Clearly, the fearful eminence of the landscape made made one of the toughest and most resourceful Americans the nation ever produced into a momentary sissy who couldn’t remember how to spell even simple words like “rocky”and “difficulty.” Best of all, Salmon is cheap. Here 100 grand will go a long, long way.
“We have a three-bedroom place on 5.28 acres that can be yours for $98,000,” says Kathy McDonald of Salmon Real Estate. “There are ample cherry and apple trees near the house, and Williams Creek runs right through the center of the property with great fishing and an endless supply of fresh mountain water. It’s absolutely gorgeous.”
Sounds perfect. But that still leaves us with $2,000. Is it possible to buy a nice home in Salmon, prepare for the coming Apocalypse, and still sneak in one last millennial splurge?
“Oh, absolutely,” she said. “I don’t think it would even be possible to spend $2,000 on a splurge in Salmon. You could enjoy a really fine meal at the 100 Acre Wood. It’s John and Nancy’s B&B just outside of town. For that much money, they’d take really good care of you. The food’s fantastic. Great portions, too.”
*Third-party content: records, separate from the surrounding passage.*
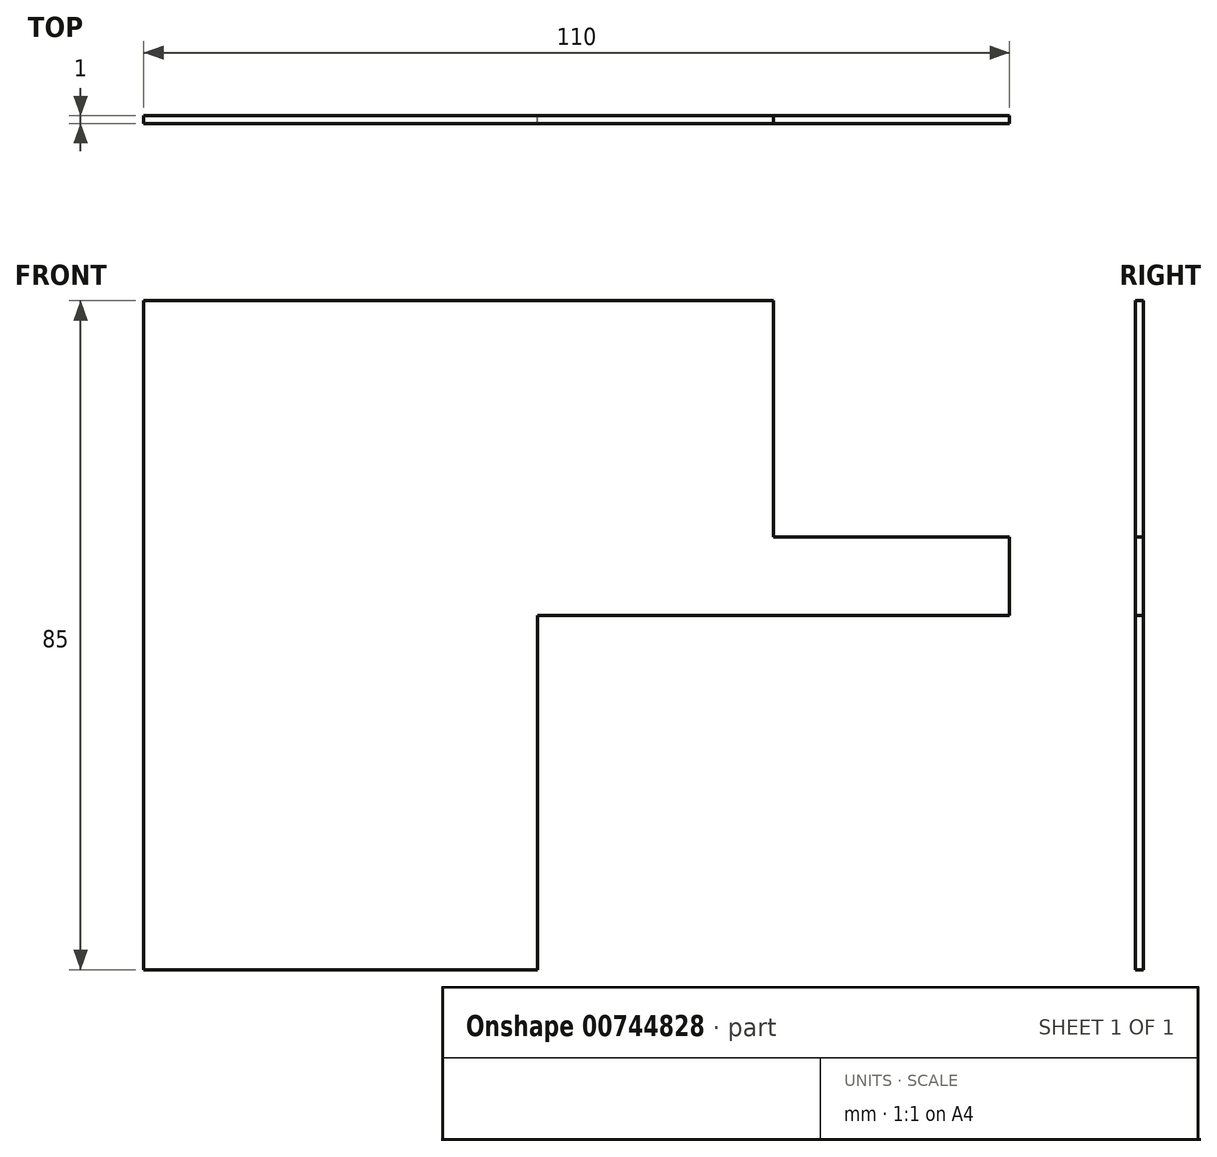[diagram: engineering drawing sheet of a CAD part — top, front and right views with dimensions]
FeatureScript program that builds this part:
annotation { "Feature Type Name" : "Feature", "Feature Type Description" : "" }
export const myFeature = defineFeature(function(context is Context, id is Id, definition is map)
    precondition{}
    {
        {
            var Q0;
            Q0=qCreatedBy(makeId("Front.planeOp"),FACE);
            var sketch = newSketch(context, id + "F0", { "sketchPlane" : qUnion([Q0])});
            skLineSegment(sketch, "E0", {"start": v(0, 0) * mm, "end": v(-5, 0) * mm});
            skLineSegment(sketch, "E1", {"start": v(-5, 0) * mm, "end": v(-5, 30) * mm});
            skLineSegment(sketch, "E2", {"start": v(-5, 30) * mm, "end": v(-85, 30) * mm});
            skLineSegment(sketch, "E3", {"start": v(-85, 30) * mm, "end": v(-85, -55) * mm});
            skLineSegment(sketch, "E4", {"start": v(-85, -55) * mm, "end": v(-35, -55) * mm});
            skLineSegment(sketch, "E5", {"start": v(-35, -55) * mm, "end": v(-35, -10) * mm});
            skLineSegment(sketch, "E6", {"start": v(-35, -10) * mm, "end": v(0, -10) * mm});
            skLineSegment(sketch, "E7", {"start": v(0, -10) * mm, "end": v(25, -10) * mm});
            skLineSegment(sketch, "E8", {"start": v(25, -10) * mm, "end": v(25, 0) * mm});
            skLineSegment(sketch, "E9", {"start": v(25, 0) * mm, "end": v(0, 0) * mm});
            skSolve(sketch);
        }
        {
            var Q0;
            Q0=makeQuery(id+"F0.imprint","IMPRINT",FACE,{"disambiguationData":[TD([[makeQuery(id+"F0.imprint","IMPRINT",EDGE,{"derivedFrom":sQuery(id+"F0.wireOp",EDGE,"E0")}),1.0]])]});
            extrude(context, id + "F1", {"entities" : qUnion([Q0]), "endBound" : BoundingType.SYMMETRIC, "depth" : 1 * mm, "offsetDistance" : 25 * mm});
        }
    });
And there will still be enough money left over for bullets and beans?
So it’s up to you. You can take Manhattan and a four-day splurge you’ll remember forever — assuming, that is, you don’t get so pie-eyed on Dom Perignon that you forget everything but the skull-pounding hangover. 
Or you can opt for a mountain paradise where you can live in peace and quiet, far from the madding crowd. There will be good food and, if you’re of such a bent, enough security to to keep you safe and sound until the post-Y2K feudal tribes settle their differences and a medieval sort of order is restored.
Just be prepared. You may have to fend off the marauding hordes in your underwear.
The real estate lady never said a word about the freebie terry cloth robe.